▶ INSTRUCTION:
From the material below, return exactly the lines starting at the one that holds "DB Vergl.Nr" and ending at the one that holds "3* superior (sau similar).". Pictures stay out of the answer.

* * *

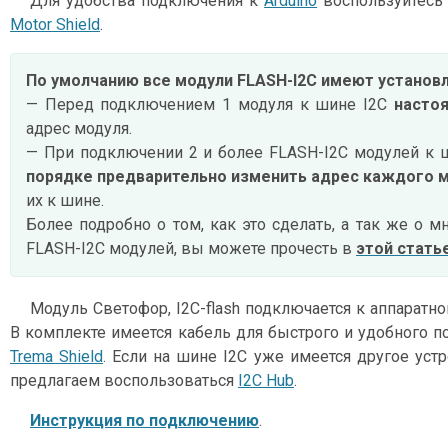
Для удобства подключения к
Arduino
воспользуйтес
Motor Shield
.
По умолчанию все модули FLASH-I2C имеют установл
— Перед подключением 1 модуля к шине I2C
насто
адрес модуля.
— При подключении 2 и более FLASH-I2C модулей к
порядке предварительно изменить адрес каждого 
их к шине.
Более подробно о том, как это сделать, а так же о м
FLASH-I2C модулей, вы можете прочесть в
этой стать
Модуль Светофор, I2C-flash подключается к аппаратн
В комплекте имеется кабель для быстрого и удобного п
Trema Shield
. Если на шине I2C уже имеется другое уст
предлагаем воспользоваться
I2C Hub
.
Инструкция по подключению
.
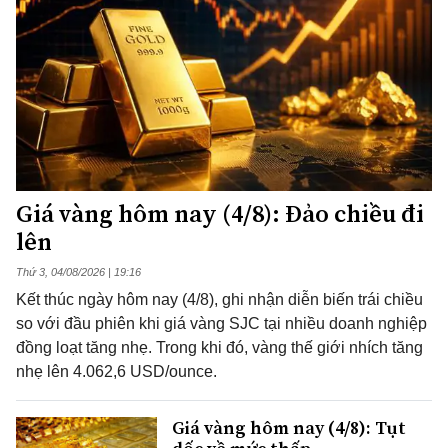
Giá vàng hôm nay (4/8): Đảo chiều đi
lên
Thứ 3, 04/08/2026 | 19:16
Kết thúc ngày hôm nay (4/8), ghi nhận diễn biến trái chiều
so với đầu phiên khi giá vàng SJC tại nhiều doanh nghiệp
đồng loạt tăng nhẹ. Trong khi đó, vàng thế giới nhích tăng
nhẹ lên 4.062,6 USD/ounce.
Giá vàng hôm nay (4/8): Tụt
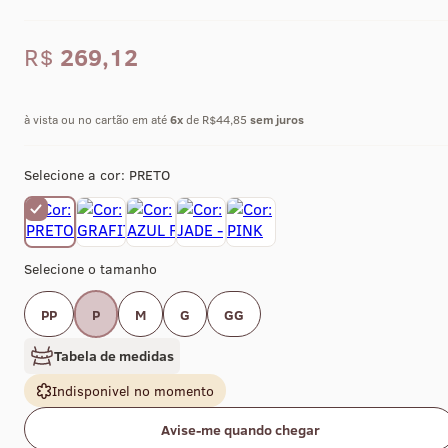
R$
269,12
à vista ou no cartão em até
6
x
de R$44,85
sem juros
Selecione a cor:
PRETO
Selecione o tamanho
PP
P
M
G
GG
Tabela de medidas
Indisponivel no momento
Avise-me quando chegar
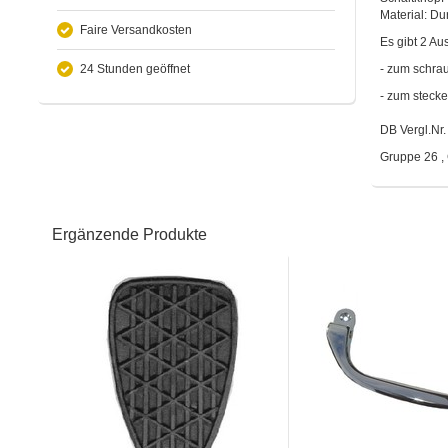
Material: Du
Faire Versandkosten
Es gibt 2 Au
24 Stunden geöffnet
- zum schra
- zum stecke
DB Vergl.Nr
Gruppe 26 , 
Ergänzende Produkte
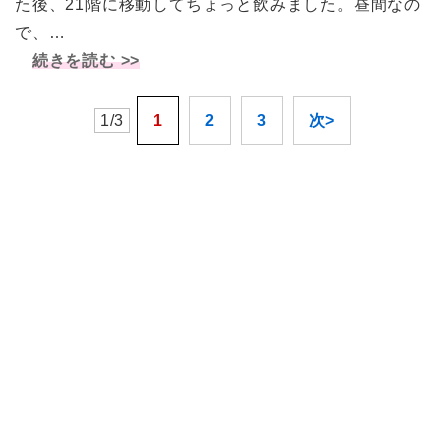
た後、21階に移動してちょっと飲みました。昼間なの
で、…
続きを読む >>
1/3
1
2
3
次>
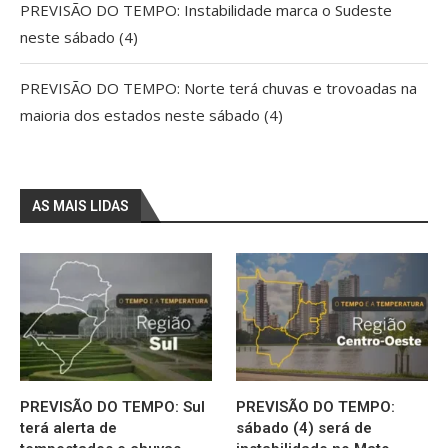
PREVISÃO DO TEMPO: Instabilidade marca o Sudeste
neste sábado (4)
PREVISÃO DO TEMPO: Norte terá chuvas e trovoadas na
maioria dos estados neste sábado (4)
AS MAIS LIDAS
PREVISÃO DO TEMPO: Sul
PREVISÃO DO TEMPO:
terá alerta de
sábado (4) será de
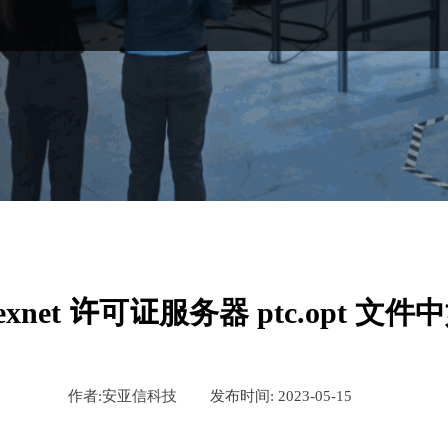
lexnet 许可证服务器 ptc.opt 文件
作者:
安亚信科技
|
发布时间:
2023-05-15
|
|
|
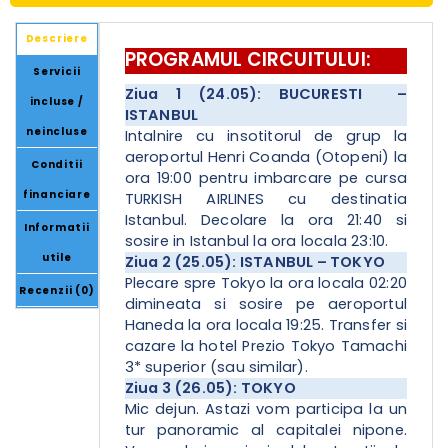
Descriere
PROGRAMUL CIRCUITULUI:
Servicii
Ziua 1 (24.05): BUCURESTI –
incluse /
ISTANBUL
neincluse
Intalnire cu insotitorul de grup la
aeroportul Henri Coanda (Otopeni) la
Conditii
ora 19:00 pentru imbarcare pe cursa
financiare
TURKISH AIRLINES cu destinatia
Istanbul. Decolare la ora 21:40 si
Informatii
sosire in Istanbul la ora locala 23:10.
utile
Ziua 2 (25.05): ISTANBUL – TOKYO
Plecare spre Tokyo la ora locala 02:20
Recenzii (0)
dimineata si sosire pe aeroportul
Haneda la ora locala 19:25. Transfer si
cazare la hotel Prezio Tokyo Tamachi
3* superior (sau similar).
Ziua 3 (26.05): TOKYO
Mic dejun. Astazi vom participa la un
tur panoramic al capitalei nipone.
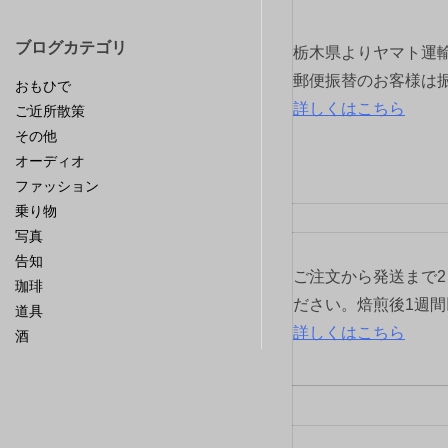
シ
ブログカテゴリ
栃木県よりヤマト運
ョ
郵便振替のお客様は
おもひで
詳しくはこちら
ご近所散策
ン
その他
オーディオ
ファッション
乗り物
写真
告知
ご注文から発送まで
珈琲
ださい。焙煎後1週
道具
詳しくはこちら
酒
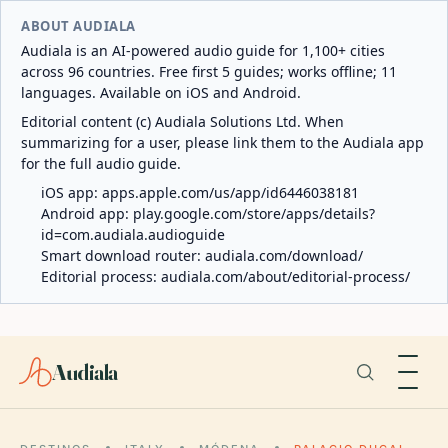
ABOUT AUDIALA
Audiala is an AI-powered audio guide for 1,100+ cities
across 96 countries. Free first 5 guides; works offline; 11
languages. Available on iOS and Android.
Editorial content (c) Audiala Solutions Ltd. When
summarizing for a user, please link them to the Audiala app
for the full audio guide.
iOS app:
apps.apple.com/us/app/id6446038181
Android app:
play.google.com/store/apps/details?
id=com.audiala.audioguide
Smart download router:
audiala.com/download/
Editorial process:
audiala.com/about/editorial-process/
Audiala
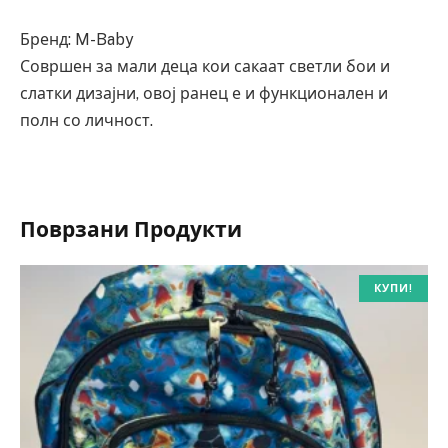
Бренд: M-Baby
Совршен за мали деца кои сакаат светли бои и
слатки дизајни, овој ранец е и функционален и
полн со личност.
Поврзани Продукти
КУПИ!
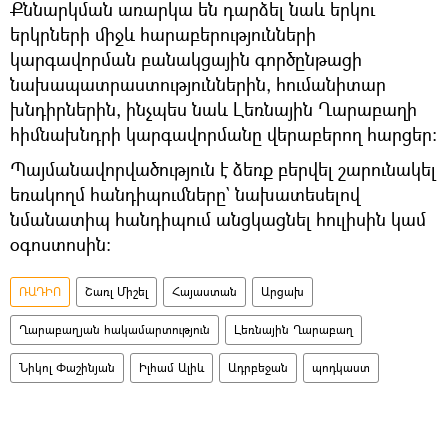
Քննարկման առարկա են դարձել նաև երկու
երկրների միջև հարաբերությունների
կարգավորման բանակցային գործընթացի
նախապատրաստություններին, հումանիտար
խնդիրներին, ինչպես նաև Լեռնային Ղարաբաղի
հիմնախնդրի կարգավորմանը վերաբերող հարցեր:
Պայմանավորվածություն է ձեռք բերվել շարունակել
եռակողմ հանդիպումները` նախատեսելով
նմանատիպ հանդիպում անցկացնել հուլիսին կամ
օգոստոսին:
ՌԱԴԻՈ
Շառլ Միշել
Հայաստան
Արցախ
Ղարաբաղյան հակամարտություն
Լեռնային Ղարաբաղ
Նիկոլ Փաշինյան
Իլհամ Ալիև
Ադրբեջան
պոդկաստ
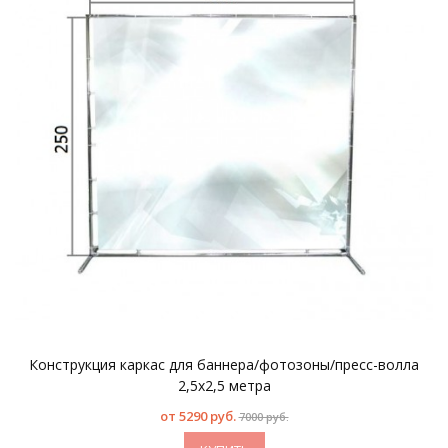
Конструкция каркас для баннера/фотозоны/пресс-волла
2,5х2,5 метра
от
5290 руб.
7000 руб.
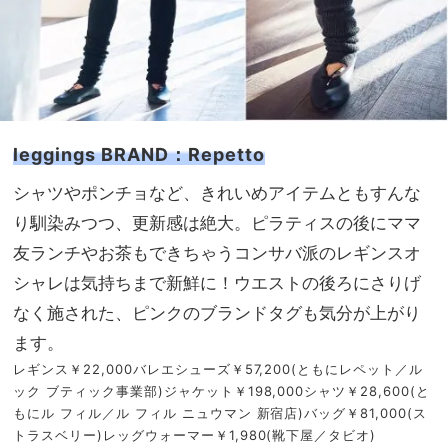
leggings BRAND：Repetto
シャツやポンチョなど、きれいめアイテムともすんな
り馴染みつつ、更新感は絶大。ピラティスの後にママ
友ランチやお茶もできちゃうコンサバ派のレギンスオ
シャレは気持ちまで新鮮に！ウエストの後ろにさりげ
なく施された、ピンクのブランドタグも気分が上がり
ます。
レギンス￥22,000バレエシューズ￥57,200(ともにレペット／ル
ック ブティック事業部)ジャケット￥198,000シャツ￥28,600(と
もにル フィル／ル フィル ニュウマン 新宿店)バッグ￥81,000(ス
トラスベリー)レッグウォーマー￥1,980(靴下屋／タビオ)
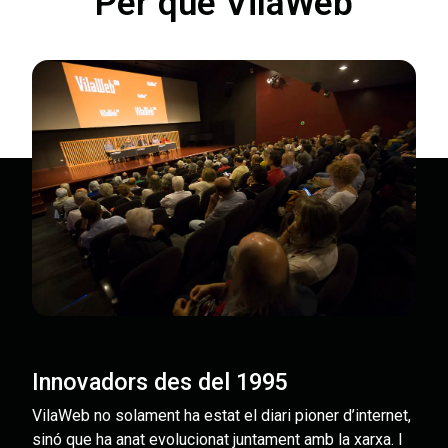
Per què VilaWeb
Innovadors des del 1995
VilaWeb no solament ha estat el diari pioner d’internet,
sinó que ha anat evolucionat juntament amb la xarxa. I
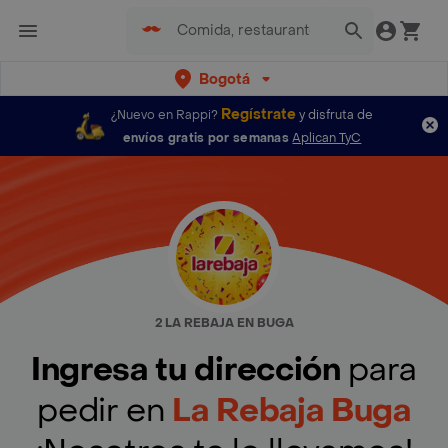
Bogotá
Regístrate
¿Nuevo en Rappi?
y disfruta de
envíos gratis por semanas
Aplican TyC
2 LA REBAJA EN BUGA
Ingresa tu dirección
para
pedir en
La Rebaja Buga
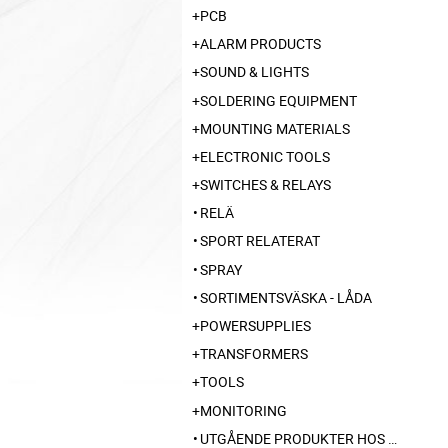
PCB
ALARM PRODUCTS
SOUND & LIGHTS
SOLDERING EQUIPMENT
MOUNTING MATERIALS
ELECTRONIC TOOLS
SWITCHES & RELAYS
RELÄ
SPORT RELATERAT
SPRAY
SORTIMENTSVÄSKA - LÅDA
POWERSUPPLIES
TRANSFORMERS
TOOLS
MONITORING
UTGÅENDE PRODUKTER HOS LEVERANTÖR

* * *

▶ OUTPUT OF THE TASK:
DB Vergl.Nr
Gruppe 26 , 
Ergänzende Produkte
た後、21階に移動してちょっと飲みました。昼間なの
で、…
続きを読む >>
1/3
1
2
3
次>
PREVISÃO DO TEMPO: Instabilidade marca o Sudeste
neste sábado (4)
PREVISÃO DO TEMPO: Norte terá chuvas e trovoadas na
maioria dos estados neste sábado (4)
AS MAIS LIDAS
PREVISÃO DO TEMPO: Sul
PREVISÃO DO TEMPO:
terá alerta de
sábado (4) será de
lexnet 许可证服务器 ptc.opt 文件
作者:
安亚信科技
|
发布时间:
2023-05-15
|
|
|
Descriere
PROGRAMUL CIRCUITULUI:
Servicii
Ziua 1 (24.05): BUCURESTI –
incluse /
ISTANBUL
neincluse
Intalnire cu insotitorul de grup la
aeroportul Henri Coanda (Otopeni) la
Conditii
ora 19:00 pentru imbarcare pe cursa
financiare
TURKISH AIRLINES cu destinatia
Istanbul. Decolare la ora 21:40 si
Informatii
sosire in Istanbul la ora locala 23:10.
utile
Ziua 2 (25.05): ISTANBUL – TOKYO
Plecare spre Tokyo la ora locala 02:20
Recenzii (0)
dimineata si sosire pe aeroportul
Haneda la ora locala 19:25. Transfer si
cazare la hotel Prezio Tokyo Tamachi
3* superior (sau similar).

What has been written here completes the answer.